Dataset items
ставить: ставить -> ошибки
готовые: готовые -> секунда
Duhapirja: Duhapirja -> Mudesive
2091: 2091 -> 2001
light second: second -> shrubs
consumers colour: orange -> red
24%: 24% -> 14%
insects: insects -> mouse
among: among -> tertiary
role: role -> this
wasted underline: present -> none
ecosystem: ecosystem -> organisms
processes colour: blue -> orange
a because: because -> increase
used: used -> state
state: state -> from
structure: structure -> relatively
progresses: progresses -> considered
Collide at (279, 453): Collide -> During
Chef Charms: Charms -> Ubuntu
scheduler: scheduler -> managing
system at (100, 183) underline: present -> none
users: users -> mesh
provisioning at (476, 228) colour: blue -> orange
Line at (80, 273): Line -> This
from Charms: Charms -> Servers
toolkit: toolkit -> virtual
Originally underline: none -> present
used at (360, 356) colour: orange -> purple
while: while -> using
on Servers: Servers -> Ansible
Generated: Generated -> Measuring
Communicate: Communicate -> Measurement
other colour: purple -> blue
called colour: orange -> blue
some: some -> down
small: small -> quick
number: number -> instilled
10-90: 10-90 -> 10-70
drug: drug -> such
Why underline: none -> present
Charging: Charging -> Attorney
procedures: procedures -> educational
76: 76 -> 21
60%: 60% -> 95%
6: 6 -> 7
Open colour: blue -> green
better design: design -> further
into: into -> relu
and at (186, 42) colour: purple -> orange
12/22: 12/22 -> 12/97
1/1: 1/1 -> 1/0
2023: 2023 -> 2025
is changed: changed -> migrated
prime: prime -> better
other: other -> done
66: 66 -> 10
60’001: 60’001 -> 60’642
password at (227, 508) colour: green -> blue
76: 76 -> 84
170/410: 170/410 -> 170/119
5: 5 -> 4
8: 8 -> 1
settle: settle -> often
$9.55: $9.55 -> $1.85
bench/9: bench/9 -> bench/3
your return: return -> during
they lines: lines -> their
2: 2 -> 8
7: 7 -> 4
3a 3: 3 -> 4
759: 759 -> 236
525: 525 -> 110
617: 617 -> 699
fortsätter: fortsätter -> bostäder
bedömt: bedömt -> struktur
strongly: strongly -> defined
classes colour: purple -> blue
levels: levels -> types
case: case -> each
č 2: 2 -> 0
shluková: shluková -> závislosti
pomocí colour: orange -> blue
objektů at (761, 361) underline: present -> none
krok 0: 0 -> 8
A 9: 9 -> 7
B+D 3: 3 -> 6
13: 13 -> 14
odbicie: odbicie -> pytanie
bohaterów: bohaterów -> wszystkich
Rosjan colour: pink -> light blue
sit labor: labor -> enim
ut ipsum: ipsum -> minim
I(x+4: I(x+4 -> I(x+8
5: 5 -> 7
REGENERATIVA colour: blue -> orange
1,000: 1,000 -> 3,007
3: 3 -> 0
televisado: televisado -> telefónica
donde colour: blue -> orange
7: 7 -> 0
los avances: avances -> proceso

▸ EXERCISE:
Retype all of the records above line for line, without changing a single character.

▸ SOLUTION TO THIS TASK:
ставить: ставить -> ошибки
готовые: готовые -> секунда
Duhapirja: Duhapirja -> Mudesive
2091: 2091 -> 2001
light second: second -> shrubs
consumers colour: orange -> red
24%: 24% -> 14%
insects: insects -> mouse
among: among -> tertiary
role: role -> this
wasted underline: present -> none
ecosystem: ecosystem -> organisms
processes colour: blue -> orange
a because: because -> increase
used: used -> state
state: state -> from
structure: structure -> relatively
progresses: progresses -> considered
Collide at (279, 453): Collide -> During
Chef Charms: Charms -> Ubuntu
scheduler: scheduler -> managing
system at (100, 183) underline: present -> none
users: users -> mesh
provisioning at (476, 228) colour: blue -> orange
Line at (80, 273): Line -> This
from Charms: Charms -> Servers
toolkit: toolkit -> virtual
Originally underline: none -> present
used at (360, 356) colour: orange -> purple
while: while -> using
on Servers: Servers -> Ansible
Generated: Generated -> Measuring
Communicate: Communicate -> Measurement
other colour: purple -> blue
called colour: orange -> blue
some: some -> down
small: small -> quick
number: number -> instilled
10-90: 10-90 -> 10-70
drug: drug -> such
Why underline: none -> present
Charging: Charging -> Attorney
procedures: procedures -> educational
76: 76 -> 21
60%: 60% -> 95%
6: 6 -> 7
Open colour: blue -> green
better design: design -> further
into: into -> relu
and at (186, 42) colour: purple -> orange
12/22: 12/22 -> 12/97
1/1: 1/1 -> 1/0
2023: 2023 -> 2025
is changed: changed -> migrated
prime: prime -> better
other: other -> done
66: 66 -> 10
60’001: 60’001 -> 60’642
password at (227, 508) colour: green -> blue
76: 76 -> 84
170/410: 170/410 -> 170/119
5: 5 -> 4
8: 8 -> 1
settle: settle -> often
$9.55: $9.55 -> $1.85
bench/9: bench/9 -> bench/3
your return: return -> during
they lines: lines -> their
2: 2 -> 8
7: 7 -> 4
3a 3: 3 -> 4
759: 759 -> 236
525: 525 -> 110
617: 617 -> 699
fortsätter: fortsätter -> bostäder
bedömt: bedömt -> struktur
strongly: strongly -> defined
classes colour: purple -> blue
levels: levels -> types
case: case -> each
č 2: 2 -> 0
shluková: shluková -> závislosti
pomocí colour: orange -> blue
objektů at (761, 361) underline: present -> none
krok 0: 0 -> 8
A 9: 9 -> 7
B+D 3: 3 -> 6
13: 13 -> 14
odbicie: odbicie -> pytanie
bohaterów: bohaterów -> wszystkich
Rosjan colour: pink -> light blue
sit labor: labor -> enim
ut ipsum: ipsum -> minim
I(x+4: I(x+4 -> I(x+8
5: 5 -> 7
REGENERATIVA colour: blue -> orange
1,000: 1,000 -> 3,007
3: 3 -> 0
televisado: televisado -> telefónica
donde colour: blue -> orange
7: 7 -> 0
los avances: avances -> proceso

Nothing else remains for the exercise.